**Supplied information**
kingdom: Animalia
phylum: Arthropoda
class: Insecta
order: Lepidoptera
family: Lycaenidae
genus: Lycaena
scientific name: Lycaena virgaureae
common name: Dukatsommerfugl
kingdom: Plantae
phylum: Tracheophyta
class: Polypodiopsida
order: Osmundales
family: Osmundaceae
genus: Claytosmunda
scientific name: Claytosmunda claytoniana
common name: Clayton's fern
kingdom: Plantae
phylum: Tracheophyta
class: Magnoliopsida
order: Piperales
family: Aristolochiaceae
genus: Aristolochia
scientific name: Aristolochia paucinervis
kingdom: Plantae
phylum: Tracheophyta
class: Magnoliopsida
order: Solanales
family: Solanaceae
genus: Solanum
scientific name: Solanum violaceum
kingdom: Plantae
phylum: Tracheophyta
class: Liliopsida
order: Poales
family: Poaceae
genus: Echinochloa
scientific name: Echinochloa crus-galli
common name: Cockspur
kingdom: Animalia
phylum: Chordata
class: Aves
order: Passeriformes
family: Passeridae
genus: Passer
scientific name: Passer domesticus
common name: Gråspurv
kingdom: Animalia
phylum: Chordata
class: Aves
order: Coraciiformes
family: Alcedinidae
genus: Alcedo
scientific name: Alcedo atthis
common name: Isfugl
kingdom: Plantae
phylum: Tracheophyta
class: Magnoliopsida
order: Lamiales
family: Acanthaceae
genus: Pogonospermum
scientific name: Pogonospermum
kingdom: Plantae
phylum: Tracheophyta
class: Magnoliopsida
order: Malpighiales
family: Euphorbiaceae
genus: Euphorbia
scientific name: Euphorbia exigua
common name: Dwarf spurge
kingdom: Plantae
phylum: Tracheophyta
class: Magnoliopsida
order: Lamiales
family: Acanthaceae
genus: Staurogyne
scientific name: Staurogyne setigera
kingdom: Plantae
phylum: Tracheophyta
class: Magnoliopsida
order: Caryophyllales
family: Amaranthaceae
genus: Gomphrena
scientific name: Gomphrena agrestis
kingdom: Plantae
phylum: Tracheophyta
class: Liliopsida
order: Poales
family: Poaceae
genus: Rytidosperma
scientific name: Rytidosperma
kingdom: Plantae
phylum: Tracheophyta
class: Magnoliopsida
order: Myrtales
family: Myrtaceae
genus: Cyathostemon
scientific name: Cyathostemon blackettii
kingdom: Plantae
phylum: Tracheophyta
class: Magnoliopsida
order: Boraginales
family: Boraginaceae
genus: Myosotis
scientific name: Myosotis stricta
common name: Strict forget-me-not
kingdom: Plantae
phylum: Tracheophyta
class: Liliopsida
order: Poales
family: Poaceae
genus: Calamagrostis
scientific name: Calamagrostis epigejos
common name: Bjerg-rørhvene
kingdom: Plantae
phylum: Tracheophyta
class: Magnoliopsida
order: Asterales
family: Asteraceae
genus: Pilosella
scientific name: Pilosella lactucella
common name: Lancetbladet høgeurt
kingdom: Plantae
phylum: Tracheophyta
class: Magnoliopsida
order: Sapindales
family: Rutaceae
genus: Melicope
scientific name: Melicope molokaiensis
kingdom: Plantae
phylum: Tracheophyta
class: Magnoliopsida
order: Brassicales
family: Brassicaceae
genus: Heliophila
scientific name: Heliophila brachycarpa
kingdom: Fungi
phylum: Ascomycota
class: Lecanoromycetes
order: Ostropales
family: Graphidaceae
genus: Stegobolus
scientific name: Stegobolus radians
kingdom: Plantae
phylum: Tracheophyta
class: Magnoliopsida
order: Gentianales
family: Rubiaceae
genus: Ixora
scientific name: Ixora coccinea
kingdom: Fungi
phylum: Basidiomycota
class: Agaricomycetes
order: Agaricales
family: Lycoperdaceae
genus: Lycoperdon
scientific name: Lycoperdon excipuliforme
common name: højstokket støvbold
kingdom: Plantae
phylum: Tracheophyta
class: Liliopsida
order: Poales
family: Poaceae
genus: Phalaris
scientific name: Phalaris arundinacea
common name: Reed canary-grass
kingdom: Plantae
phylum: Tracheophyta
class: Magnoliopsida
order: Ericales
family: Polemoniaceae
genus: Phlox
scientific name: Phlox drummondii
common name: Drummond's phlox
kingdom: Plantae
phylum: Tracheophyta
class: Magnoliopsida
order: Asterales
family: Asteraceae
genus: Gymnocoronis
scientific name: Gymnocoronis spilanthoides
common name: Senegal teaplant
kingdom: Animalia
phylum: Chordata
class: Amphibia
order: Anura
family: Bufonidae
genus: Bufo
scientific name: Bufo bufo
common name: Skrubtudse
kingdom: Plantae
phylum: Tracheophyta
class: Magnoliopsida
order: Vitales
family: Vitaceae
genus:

**Set problem**
Copy out, word for word, the part of the entries that opens with the first line and closes with the line containing "family: Solanaceae", including both of those lines.

**The completed task**
kingdom: Animalia
phylum: Arthropoda
class: Insecta
order: Lepidoptera
family: Lycaenidae
genus: Lycaena
scientific name: Lycaena virgaureae
common name: Dukatsommerfugl
kingdom: Plantae
phylum: Tracheophyta
class: Polypodiopsida
order: Osmundales
family: Osmundaceae
genus: Claytosmunda
scientific name: Claytosmunda claytoniana
common name: Clayton's fern
kingdom: Plantae
phylum: Tracheophyta
class: Magnoliopsida
order: Piperales
family: Aristolochiaceae
genus: Aristolochia
scientific name: Aristolochia paucinervis
kingdom: Plantae
phylum: Tracheophyta
class: Magnoliopsida
order: Solanales
family: Solanaceae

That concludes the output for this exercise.